Antifascismo e Costituzione

Enrico Peyretti

Appunti scritti dopo l’assemblea antifascista del 6 marzo, nel tentativo di concentrare intorno ad alcuni valori programmatici anche la nostra attività di cultura positiva della pace.

L’antifascismo è urgente e importante, è qualità costituzionale del nostro paese, da custodire e sempre da realizzare meglio. Il termine suona ancora negativo, ed è bene volgerlo in positivo: essenzialmente la Costituzione democratica del 1948.  Mi sembra di vedere tre maggiori valori programmatici, del tutto alternativi ai germi di fascismo: 1- Politica internazionale, 2- Dialogo interculturale, 3- Pace multipolare.

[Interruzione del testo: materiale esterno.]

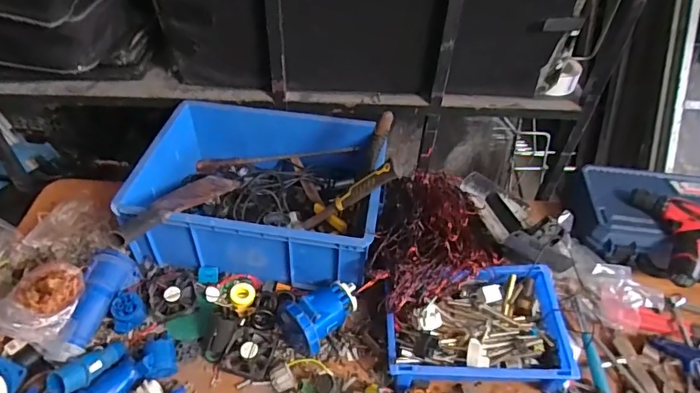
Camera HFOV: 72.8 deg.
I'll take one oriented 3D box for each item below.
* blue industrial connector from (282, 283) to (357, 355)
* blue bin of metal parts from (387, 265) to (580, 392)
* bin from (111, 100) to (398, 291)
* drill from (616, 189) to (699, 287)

1 – L’umanità ha ormai una sorte inseparabile, unica: o il disastro globale, o una nuova civiltà. Ogni nazionalismo e rivalità, e ogni volontà di dominio e superiorità sono ritardo fallimentare sulla storia e danno di tutti. Le nazioni-fazioni fratturano l’umanità e le sue vere forze vitali. Il rischio ambientale, il pericolo nucleare, l’economia di morte nella moltiplicazione degli armamenti, le nuove epidemie, le rivalità di influenza e dominio, le gravi diseguaglianze che producono fame e offese totali, e fughe di milioni di profughi disperati, le possibili tecnologie disumanizzanti, tutti questi rischi e dolori esigono una consapevolezza interculturale per una cosmopolitica di giustizia, per una costituzione politica mondiale e pluralistica, per la comunicazione costruttiva tra i popoli e le culture, per una nuova coscienza libera, pacifica, plurale e progressiva della specie umana.

2 – Le diverse culture umane antiche e nuove possono dialogare nel rispetto e nella collaborazione, nella pluralità delle forme e nell’unità dell’etica essenziale:  la “regola d’oro” (non fare all’altro ciò che non vuoi che sia fatto a te; fai all’altro ciò che attendi per te) che esprime il reciproco riconoscimento di valore tra gli umani, ed è (come è documentato) nel centro di tutte le culture umane sviluppate, di ogni luogo e tempo.

Questa coscienza, e non la violenza, è la vera forza che difende e promuove una vita di qualità umana. Questa consapevolezza, coltivata nell’educazione e in tutta la comunicazione sociale, è fondamento essenziale e possibile della soluzione nonviolenta e dialogica dei conflitti vitali e promotori. Il conflitto di per sé non è guerra, ma una giusta rivendicazione, una nuova differenza che può arricchire la realtà umana se è gestito con giustizia e sapienza, senza la stoltezza suicida della violenza.

La cultura del dialogo, dei diritti umani, dell’amore per l’umanità in evoluzione, è l’antidoto ad ogni violenza, sia diretta e fisica, sia strutturale, sia mentale nelle ideologie di sopraffazione. E’ possibile, ed è un degno obiettivo della cultura e della politica, un nuovo umanesimo della “convivialità delle differenze” (Tonino Bello).

3 – La pace vitale e giusta non risulta mai dalla vittoria delle armi, che premia solo il maggiore “omicidio militare”, ed è sempre seme avvelenato di rivincita bellica, e sempre offesa dei diritti umani essenziali: “La guerra è l’antitesi del diritto” (ripeteva Norberto Bobbio con i maggiori saggi della storia). La pace giusta non è neppure un dominio statico, una “pace d’impero” (tipo “pax romana”). Il dominio offende la qualità umana, anche nel dominatore stesso.

La vittoria vera e comune sul fallimento umano è l’uscita dal conflitto violento, col cessare di uccidere e distruggere, con la trattativa ragionevole, saggia, paziente, lungimirante e rispettosa equilibrata di tutti i diritti, aiutata dalla mediazione autorevole delle istituzioni internazionali, di cui l’umanità ha saputo dotarsi dopo la tragedia immane 1939-1945 e sono oggi da consolidare politicamente. La pace positiva e vera, a cui l’umanità tende nella propria evoluzione civile, è la progressiva coscienza e attuazione dei diritti e doveri umani in tutti i popoli e le persone. Mi sembra che anche la politica quotidiana nei problemi correnti  possa non degenerare se alimentata ai questi valori programmatici.